Labs

What we're trying between engagements.

Internal experiments. Some land in client work. Some get shelved. We share them so you can see how we think about the problems we're paid to solve — and how we keep getting better at them.

Cross-tenant evaluation suite
In progress
A single eval harness that scores AI agents across anonymized client deployments — same test cases, different prompts and contexts. Lets us catch drift across the whole portfolio in one place.
Why: Drift is the boring failure mode that kills agents. Centralized eval lets a 6-person team watch 20+ agents responsibly.
Synthetic conversation generator
In progress
Programmatically generate adversarial conversations for support agents — confused users, multi-turn manipulation, off-policy requests. Used to grow eval suites without waiting for production failures.
Why: 20 hand-picked test cases cover the obvious. Synthetic generation extends coverage into the long tail.
Open-source on-prem reference stack
In progress
End-to-end on-prem AI stack — vLLM for inference, pgvector for retrieval, n8n for orchestration, Langfuse for observability.

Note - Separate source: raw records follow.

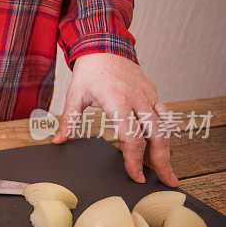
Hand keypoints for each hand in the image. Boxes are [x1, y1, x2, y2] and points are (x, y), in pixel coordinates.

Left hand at [52, 53, 178, 186]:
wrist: (104, 44)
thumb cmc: (89, 70)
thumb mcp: (74, 95)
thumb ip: (68, 121)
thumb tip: (57, 141)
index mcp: (118, 102)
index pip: (131, 139)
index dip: (135, 161)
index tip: (135, 176)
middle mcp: (138, 100)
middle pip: (157, 136)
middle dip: (162, 161)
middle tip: (167, 181)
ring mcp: (149, 96)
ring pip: (166, 127)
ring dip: (168, 150)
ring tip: (165, 169)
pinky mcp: (153, 93)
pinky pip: (165, 116)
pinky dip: (166, 133)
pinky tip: (163, 147)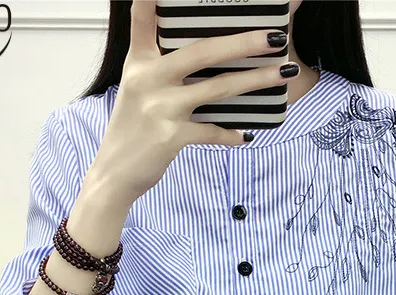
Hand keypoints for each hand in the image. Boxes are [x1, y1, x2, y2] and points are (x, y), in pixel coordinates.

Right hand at [91, 0, 300, 203]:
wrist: (113, 174)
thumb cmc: (131, 130)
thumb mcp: (136, 89)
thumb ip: (158, 67)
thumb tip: (196, 57)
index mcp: (139, 63)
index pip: (142, 19)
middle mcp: (149, 79)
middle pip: (202, 52)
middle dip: (243, 42)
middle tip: (274, 37)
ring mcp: (161, 108)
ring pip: (217, 89)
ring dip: (255, 81)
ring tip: (282, 74)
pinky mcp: (170, 137)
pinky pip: (210, 132)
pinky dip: (229, 134)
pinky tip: (245, 135)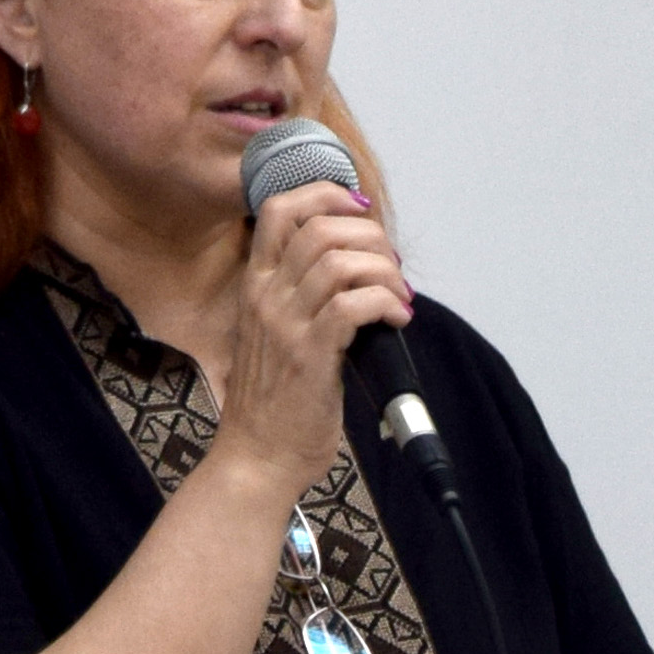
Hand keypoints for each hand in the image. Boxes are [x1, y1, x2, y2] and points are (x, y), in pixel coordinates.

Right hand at [205, 176, 407, 491]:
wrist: (256, 459)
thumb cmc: (273, 403)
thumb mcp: (273, 335)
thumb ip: (299, 298)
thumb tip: (353, 269)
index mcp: (255, 286)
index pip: (279, 209)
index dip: (326, 194)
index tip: (360, 211)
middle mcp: (265, 296)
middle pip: (320, 226)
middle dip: (370, 235)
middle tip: (392, 267)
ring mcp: (285, 325)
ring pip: (340, 261)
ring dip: (384, 271)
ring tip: (398, 297)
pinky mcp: (310, 355)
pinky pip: (353, 304)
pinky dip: (385, 303)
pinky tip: (396, 320)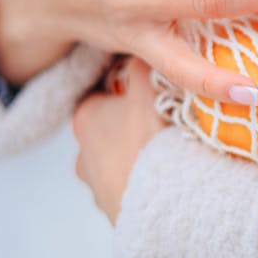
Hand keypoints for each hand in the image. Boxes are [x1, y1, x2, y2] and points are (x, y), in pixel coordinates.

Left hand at [72, 57, 165, 223]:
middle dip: (135, 126)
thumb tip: (146, 44)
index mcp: (85, 120)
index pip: (103, 94)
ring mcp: (98, 187)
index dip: (129, 90)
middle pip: (111, 130)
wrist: (166, 209)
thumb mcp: (149, 91)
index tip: (153, 91)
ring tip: (174, 153)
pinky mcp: (117, 213)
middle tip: (167, 121)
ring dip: (142, 158)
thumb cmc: (152, 145)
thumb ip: (144, 65)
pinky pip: (134, 190)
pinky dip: (149, 184)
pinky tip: (172, 180)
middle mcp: (83, 155)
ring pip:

We deploy variants of this for clients who can't send data to a cloud LLM.
Why: On-prem AI is harder than people admit. Having a reference deployment shortens client engagements meaningfully.
Agent cost telemetry SDK
Shipped
Lightweight TS/Python library that wraps Anthropic + OpenAI calls and emits token cost per conversation, per user, per workflow to your observability tool. We use it in every engagement now.
Why: Clients deserve to know what every conversation cost. Most observability tools don't make that easy.
Multi-modal QC for SMB manufacturing
In progress
YOLO + vision-LLM hybrid for low-volume QC — uses YOLO for the common defects (fast, cheap) and a vision-LLM for the uncertain cases (slower, smarter). Pilot running in two plants.
Why: Pure YOLO needs too much labeled data for SMB volumes. Pure VLM is too slow for production lines. Hybrid is the right answer.
Local-first agent demos
Shelved
Idea: tiny agents that run fully in-browser via WebGPU for prospects who want to test without sending data anywhere. Shelved because the model quality at WebGPU-sized inference isn't good enough yet.
Why: We'll revisit when the local model quality catches up — probably late 2026.
Agent contract testing
In progress
Treating agents like services with contracts. Schema-validated tool calls, OpenAPI-style interface docs, contract tests in CI that fail builds if the agent breaks its interface.
Why: Agents-as-services scales better than agents-as-magic. The boring infrastructure pattern is the right one.